» EXERCISE INSTRUCTIONS
Reproduce every record exactly as written.

» RECORDED DATA
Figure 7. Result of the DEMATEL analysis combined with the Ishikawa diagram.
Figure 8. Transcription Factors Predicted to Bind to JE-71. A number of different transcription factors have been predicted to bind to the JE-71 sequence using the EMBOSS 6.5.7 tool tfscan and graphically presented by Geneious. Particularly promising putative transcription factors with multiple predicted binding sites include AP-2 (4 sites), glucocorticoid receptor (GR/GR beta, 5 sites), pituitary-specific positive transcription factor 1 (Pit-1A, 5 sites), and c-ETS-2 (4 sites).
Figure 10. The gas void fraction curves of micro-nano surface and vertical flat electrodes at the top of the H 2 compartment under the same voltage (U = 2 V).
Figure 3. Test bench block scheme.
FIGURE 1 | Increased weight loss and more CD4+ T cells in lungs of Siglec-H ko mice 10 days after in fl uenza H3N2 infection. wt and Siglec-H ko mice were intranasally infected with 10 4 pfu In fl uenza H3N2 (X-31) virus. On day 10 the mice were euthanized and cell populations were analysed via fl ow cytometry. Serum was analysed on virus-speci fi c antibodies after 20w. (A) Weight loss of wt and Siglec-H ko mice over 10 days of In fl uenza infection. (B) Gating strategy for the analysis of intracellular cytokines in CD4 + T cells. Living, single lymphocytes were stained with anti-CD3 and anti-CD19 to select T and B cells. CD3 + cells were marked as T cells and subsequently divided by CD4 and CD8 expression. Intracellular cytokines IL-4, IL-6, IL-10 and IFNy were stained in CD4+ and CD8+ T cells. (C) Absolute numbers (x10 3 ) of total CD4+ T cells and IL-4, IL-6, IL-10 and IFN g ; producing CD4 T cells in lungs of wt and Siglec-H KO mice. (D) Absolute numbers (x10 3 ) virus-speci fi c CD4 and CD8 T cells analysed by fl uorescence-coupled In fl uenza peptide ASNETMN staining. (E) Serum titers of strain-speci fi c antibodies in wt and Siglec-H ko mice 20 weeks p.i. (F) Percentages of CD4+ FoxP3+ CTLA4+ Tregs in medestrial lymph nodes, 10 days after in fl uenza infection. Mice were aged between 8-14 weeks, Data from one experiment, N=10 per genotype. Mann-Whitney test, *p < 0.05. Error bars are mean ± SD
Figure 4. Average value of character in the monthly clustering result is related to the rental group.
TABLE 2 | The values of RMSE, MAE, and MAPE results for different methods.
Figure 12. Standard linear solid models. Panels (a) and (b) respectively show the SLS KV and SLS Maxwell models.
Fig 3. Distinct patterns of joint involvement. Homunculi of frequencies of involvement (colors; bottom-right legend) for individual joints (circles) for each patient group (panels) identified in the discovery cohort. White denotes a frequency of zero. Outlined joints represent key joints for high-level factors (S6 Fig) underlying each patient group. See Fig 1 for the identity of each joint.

» EXERCISE ANSWER
Figure 7. Result of the DEMATEL analysis combined with the Ishikawa diagram.
Figure 8. Transcription Factors Predicted to Bind to JE-71. A number of different transcription factors have been predicted to bind to the JE-71 sequence using the EMBOSS 6.5.7 tool tfscan and graphically presented by Geneious. Particularly promising putative transcription factors with multiple predicted binding sites include AP-2 (4 sites), glucocorticoid receptor (GR/GR beta, 5 sites), pituitary-specific positive transcription factor 1 (Pit-1A, 5 sites), and c-ETS-2 (4 sites).
Figure 10. The gas void fraction curves of micro-nano surface and vertical flat electrodes at the top of the H 2 compartment under the same voltage (U = 2 V).
Figure 3. Test bench block scheme.
FIGURE 1 | Increased weight loss and more CD4+ T cells in lungs of Siglec-H ko mice 10 days after in fl uenza H3N2 infection. wt and Siglec-H ko mice were intranasally infected with 10 4 pfu In fl uenza H3N2 (X-31) virus. On day 10 the mice were euthanized and cell populations were analysed via fl ow cytometry. Serum was analysed on virus-speci fi c antibodies after 20w. (A) Weight loss of wt and Siglec-H ko mice over 10 days of In fl uenza infection. (B) Gating strategy for the analysis of intracellular cytokines in CD4 + T cells. Living, single lymphocytes were stained with anti-CD3 and anti-CD19 to select T and B cells. CD3 + cells were marked as T cells and subsequently divided by CD4 and CD8 expression. Intracellular cytokines IL-4, IL-6, IL-10 and IFNy were stained in CD4+ and CD8+ T cells. (C) Absolute numbers (x10 3 ) of total CD4+ T cells and IL-4, IL-6, IL-10 and IFN g ; producing CD4 T cells in lungs of wt and Siglec-H KO mice. (D) Absolute numbers (x10 3 ) virus-speci fi c CD4 and CD8 T cells analysed by fl uorescence-coupled In fl uenza peptide ASNETMN staining. (E) Serum titers of strain-speci fi c antibodies in wt and Siglec-H ko mice 20 weeks p.i. (F) Percentages of CD4+ FoxP3+ CTLA4+ Tregs in medestrial lymph nodes, 10 days after in fl uenza infection. Mice were aged between 8-14 weeks, Data from one experiment, N=10 per genotype. Mann-Whitney test, *p < 0.05. Error bars are mean ± SD
Figure 4. Average value of character in the monthly clustering result is related to the rental group.
TABLE 2 | The values of RMSE, MAE, and MAPE results for different methods.
Figure 12. Standard linear solid models. Panels (a) and (b) respectively show the SLS KV and SLS Maxwell models.
Fig 3. Distinct patterns of joint involvement. Homunculi of frequencies of involvement (colors; bottom-right legend) for individual joints (circles) for each patient group (panels) identified in the discovery cohort. White denotes a frequency of zero. Outlined joints represent key joints for high-level factors (S6 Fig) underlying each patient group. See Fig 1 for the identity of each joint.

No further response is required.